REQUIREMENT 1:
Answer the following from the Newcastle schooling text, one line each:
(a) Which school's headmistress told Rosslyn Bower's mother that she would benefit from staying on for A-levels?
(b) What figure do Pearce, Unwin, Parker, and Craft give for 1962 (age 15)?
(c) During which years did Eileen Conway attend Pendower Technical High School?
REQUIREMENT 2: Print everything in the Newcastle schooling text from "We are grateful" down to "figure as 750.".

GIVEN TEXT:

────

As these examples suggest, looking closely at one city reveals the local peculiarities weaved into the tripartite system of education. It’s essential for our project that we get to grips with these differences up and down the country. But we’re doing so in a way that puts patchworks of schools and policies in the context of family, parent, and pupil experiences. The 1000F study is the ideal material for this type of endeavour. It allows us to overlay a top-down picture of education in the city with those qualitative, parental conversations happening inside homes. As we move into this second, regional, phase of our research project, we are finding that geography was a defining feature of the experience of secondary education in Britain after 1944.

We are grateful to Mark Pearce, Allison Lawson, and The Newcastle Thousand Families 1947 Birth Cohort based at the Sir James Spence Institute at the Royal Victoria Infirmary, Newcastle, for supporting this research


[1] F. J. W. Miller, S. D. M. Court, E. G. Knox, and S. Brandon, The school years in Newcastle-upon-Tyne, 1952-62: being a further contribution to the study of a thousand families (London; New York: Oxford University Press, 1974), pp. 1-3.

[2] Miller, The school years, pp. 10-4. M. S. Pearce, N. C. Unwin, L. Parker, and A. W. Craft, ‘Cohort Profile: The Newcastle Thousand Families 1947 Birth Cohort’, International Journal of Epidemiology (2008), give the 1962 (age 15) figure as 750.

[3] Miller, The school years, pp. 6-7.

This Post Has 4 Comments

  1. Rosslyn Bower

    Great work … born in 1947, being a girl from a working class family in Newcastle, when the headmistress of Pendower Technical High School informed my mother I would benefit from staying at school to study for A-levels my mother replied “My husband won’t allow her to”. My “purpose in life” as designed by my father, was to go out to work as soon as possible (in order to pay for my upkeep) and attend night classes if I wanted to improve my education, as I was “destined” to become a wife and mother, and should stay at home in order to look after my family. Having contracted polio when I was 4 years old his belief was it would be better I should die, rather than suffer any physical impairment for the remainder of my life. Fortunately this “lesson” in life served me well, in that I gave my three children the opportunity to go to university, instilled in them the benefits and rewards of a good education, in the hope they would fashion their own lives in a positive and fulfilling way. I would like to think our younger generation can choose their own path into adulthood … but am so aware of the north/south divide having spent most of my life living near Cambridge., now having returned to my northern roots.

  2. Wilf Bell

    I can assure you that in its early years the Northern Counties School Certificate was not a realistic alternative to the GCE. Employers barely recognised it other than for routine jobs for school leavers. That included low grade clerical work.
    I am also sure that it was not officially linked in anyway to a qualification hierarchy. Its distinctions were not recognised as CSE grade one equivalents (perhaps they should have been) and in fact the Beloe report was not very enthusiastic about NCTEC, ULCI etc examinations for school children.
    The examination did encourage some children to work harder and also get them into the habit of taking external examinations. Some of them took a mixture of GCE and Northern Counties.
    Having said all that I am lead to believe the NCTEC did eventually arrange an examination for sixteen year olds that was broadly equivalent to GCE.

    1. Laura Carter

      Dear Wilf,

      Thank you very much for your insights, that’s very interesting, and we will certainly look into this further taking account of your perspective. If you have any reading suggestions on the NCTEC, please do send it our way.

      Laura

  3. Eileen Conway

    Thank you for your good work which I found by chance.
    I attended Pendower Technical High School from 1961 to 66. I so enjoyed my time there and had what I now see as a very good and broad education. Introduced me to language, literature, music and a wider view of the world as well as skills such as needlework and cookery I had confidence to attend Polytechnic and move to the London’s ‘Swinging Sixties. A well rounded education was an introductions to a wider world.

────

PROVIDED DATA:

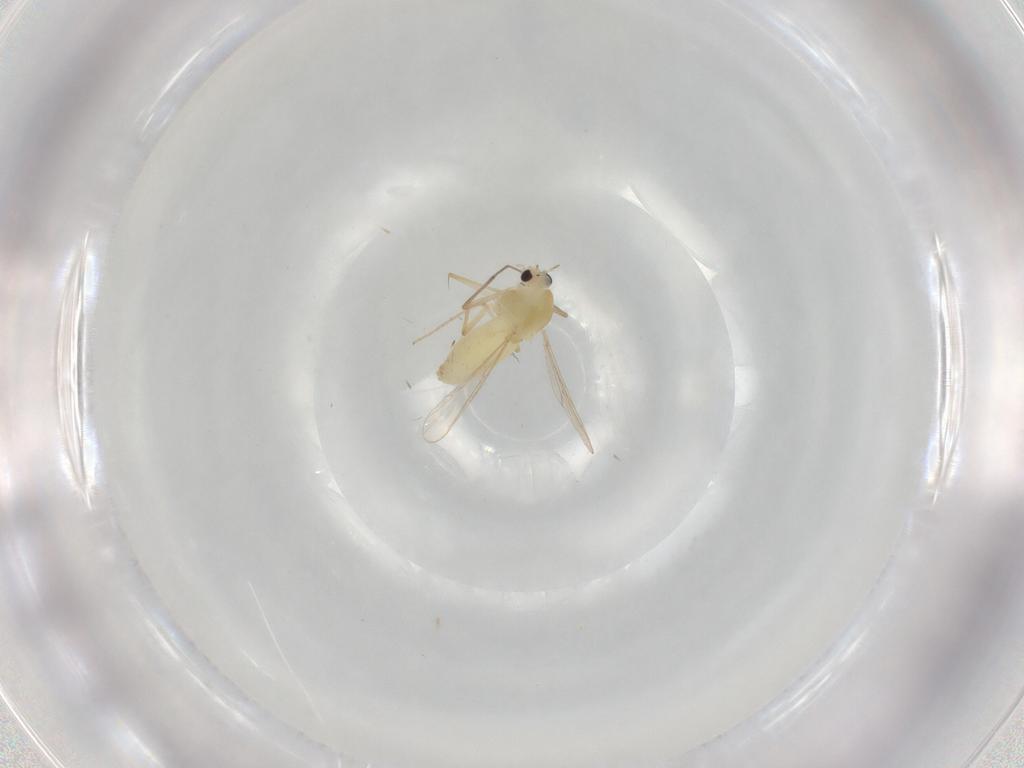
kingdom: Animalia
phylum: Arthropoda
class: Insecta
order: Diptera
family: Chironomidae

────

ANSWER SECTION 1:
(a) Pendower Technical High School
(b) 750
(c) 1961 to 66

ANSWER SECTION 2:
We are grateful to Mark Pearce, Allison Lawson, and The Newcastle Thousand Families 1947 Birth Cohort based at the Sir James Spence Institute at the Royal Victoria Infirmary, Newcastle, for supporting this research


[1] F. J. W. Miller, S. D. M. Court, E. G. Knox, and S. Brandon, The school years in Newcastle-upon-Tyne, 1952-62: being a further contribution to the study of a thousand families (London; New York: Oxford University Press, 1974), pp. 1-3.

[2] Miller, The school years, pp. 10-4. M. S. Pearce, N. C. Unwin, L. Parker, and A. W. Craft, ‘Cohort Profile: The Newcastle Thousand Families 1947 Birth Cohort’, International Journal of Epidemiology (2008), give the 1962 (age 15) figure as 750.